I'm planning on my first AG BIAB this weekend.

I'll only be doing British ales for now.

I've not been able to get a water report and have also been told by Craftbrewer that my water could come from one of 4 or 5 different places on any particular day.

I filter all water through carbon, and I have some calcium sulphate and to hand.


Is water something I should be worried about on the GC, and if so what do other local brewers do?


----------



## angus_grant (31/10/14)

I would think for your first few AG batches water treatment would be very low on the list. 

Concentrate on your mash temp control, mash steps, dialling your system in with mash losses, sparging, boil off rates, hop utilisation, hot break, etc. 

Water treatment is still low on my list. Next step is to start looking at mash ph and what I need to do there. May involve water treatment, but at this stage simply getting ph readings.


----------



## Ducatiboy stu (31/10/14)

Yep. Water chem is probably the ;ast thing to worry about with AG. You need to get afew brews under your belt before hitting the water salts. It will just add an extra layer of complexity if you are only starting out


----------



## Eagleburger (31/10/14)

There hasnt been a lot of chlorine lately as far as I can tell. 10 weeks ago the chlorine was so bad I had to tip a brew on the grass, only one I have had to. Slow carbon filtering and some ascorbic acid can clear the chlorine. I now filter at 3L/hr through two carbon filters.


----------



## dammag (31/10/14)

The only water report I've been able to find for Gold Coast water has calcium at around 14.5ppm. Chlorides and sulphates are absent. I just up the calcium to around 100ppm using CaCl or CaSo4 depending on the style.

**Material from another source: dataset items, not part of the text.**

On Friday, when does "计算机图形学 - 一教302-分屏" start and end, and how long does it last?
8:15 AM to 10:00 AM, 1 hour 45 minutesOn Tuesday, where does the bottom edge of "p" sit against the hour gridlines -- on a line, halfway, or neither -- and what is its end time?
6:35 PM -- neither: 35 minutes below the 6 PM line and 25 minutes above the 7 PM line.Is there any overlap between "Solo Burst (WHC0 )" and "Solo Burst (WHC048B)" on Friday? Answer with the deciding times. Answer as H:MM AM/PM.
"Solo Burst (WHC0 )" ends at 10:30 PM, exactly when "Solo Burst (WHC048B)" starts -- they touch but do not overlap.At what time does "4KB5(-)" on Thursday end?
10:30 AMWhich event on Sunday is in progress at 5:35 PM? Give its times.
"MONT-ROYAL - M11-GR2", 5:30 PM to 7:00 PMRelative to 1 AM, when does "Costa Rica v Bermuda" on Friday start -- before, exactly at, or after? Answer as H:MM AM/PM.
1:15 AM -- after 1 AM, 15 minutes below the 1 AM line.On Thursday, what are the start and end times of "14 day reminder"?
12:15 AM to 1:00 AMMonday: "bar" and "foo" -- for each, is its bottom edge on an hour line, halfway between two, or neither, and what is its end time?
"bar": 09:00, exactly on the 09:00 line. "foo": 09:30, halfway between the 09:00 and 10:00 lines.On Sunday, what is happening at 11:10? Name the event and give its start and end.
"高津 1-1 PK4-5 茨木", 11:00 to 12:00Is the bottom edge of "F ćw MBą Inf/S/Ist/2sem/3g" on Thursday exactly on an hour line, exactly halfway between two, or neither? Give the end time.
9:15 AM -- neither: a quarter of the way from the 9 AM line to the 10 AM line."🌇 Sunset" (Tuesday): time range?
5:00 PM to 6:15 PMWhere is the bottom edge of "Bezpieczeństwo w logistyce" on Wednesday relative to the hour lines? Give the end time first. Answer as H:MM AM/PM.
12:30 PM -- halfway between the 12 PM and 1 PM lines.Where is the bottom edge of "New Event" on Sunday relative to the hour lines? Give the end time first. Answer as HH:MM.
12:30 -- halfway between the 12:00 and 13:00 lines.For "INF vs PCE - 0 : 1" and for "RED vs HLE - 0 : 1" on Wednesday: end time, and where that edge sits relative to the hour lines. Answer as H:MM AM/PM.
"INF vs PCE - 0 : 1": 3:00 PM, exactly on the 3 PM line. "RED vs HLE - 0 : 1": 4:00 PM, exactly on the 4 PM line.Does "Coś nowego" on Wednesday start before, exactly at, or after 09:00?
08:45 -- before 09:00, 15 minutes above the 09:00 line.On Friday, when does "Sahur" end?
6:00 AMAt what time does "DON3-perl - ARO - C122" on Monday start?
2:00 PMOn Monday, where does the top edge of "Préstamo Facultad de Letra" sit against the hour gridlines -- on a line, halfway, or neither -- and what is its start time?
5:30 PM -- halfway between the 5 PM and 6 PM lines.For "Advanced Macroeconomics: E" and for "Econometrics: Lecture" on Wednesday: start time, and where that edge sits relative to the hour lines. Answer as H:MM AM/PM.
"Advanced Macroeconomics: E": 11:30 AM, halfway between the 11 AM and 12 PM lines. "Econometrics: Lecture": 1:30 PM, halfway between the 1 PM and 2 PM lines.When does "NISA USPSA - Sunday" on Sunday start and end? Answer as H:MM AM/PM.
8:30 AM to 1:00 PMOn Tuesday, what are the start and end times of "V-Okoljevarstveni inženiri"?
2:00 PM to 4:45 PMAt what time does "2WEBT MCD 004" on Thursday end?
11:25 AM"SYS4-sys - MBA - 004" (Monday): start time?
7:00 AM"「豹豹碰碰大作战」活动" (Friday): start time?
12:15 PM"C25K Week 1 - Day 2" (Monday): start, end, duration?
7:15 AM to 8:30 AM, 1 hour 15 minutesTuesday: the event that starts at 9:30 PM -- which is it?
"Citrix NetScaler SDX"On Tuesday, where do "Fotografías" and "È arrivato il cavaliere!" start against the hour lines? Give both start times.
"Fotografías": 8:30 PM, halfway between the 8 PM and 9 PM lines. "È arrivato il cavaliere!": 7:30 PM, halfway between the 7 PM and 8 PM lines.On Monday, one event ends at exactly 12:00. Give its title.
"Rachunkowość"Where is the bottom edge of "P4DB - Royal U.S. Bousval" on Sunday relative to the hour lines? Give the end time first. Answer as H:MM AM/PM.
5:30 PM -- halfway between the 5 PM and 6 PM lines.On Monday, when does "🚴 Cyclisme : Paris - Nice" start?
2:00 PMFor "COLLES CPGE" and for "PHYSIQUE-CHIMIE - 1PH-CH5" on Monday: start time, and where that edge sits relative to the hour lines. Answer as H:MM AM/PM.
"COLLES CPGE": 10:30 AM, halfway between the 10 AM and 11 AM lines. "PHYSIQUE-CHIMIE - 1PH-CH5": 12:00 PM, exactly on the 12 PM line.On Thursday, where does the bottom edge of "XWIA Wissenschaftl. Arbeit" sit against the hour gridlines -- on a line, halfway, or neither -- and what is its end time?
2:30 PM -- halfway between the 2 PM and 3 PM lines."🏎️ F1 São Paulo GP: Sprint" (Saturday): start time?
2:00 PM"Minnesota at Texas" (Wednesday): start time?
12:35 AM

This seems a safe place to start with enough calcium for yeast health.


----------



## kevo (1/11/14)

I don't bother because I am;
A-lazy
B- don't really know what I'm doing 

My beers don't seem horrendous as a result. 

But it is something I'd be keen to get my head around down the track.


----------



## TheBBQMole (8/11/14)

hey guys, I havn't been able to find any information on Sulphate in Gold Coast water supply. Does anyone have and information or ppm readings?


----------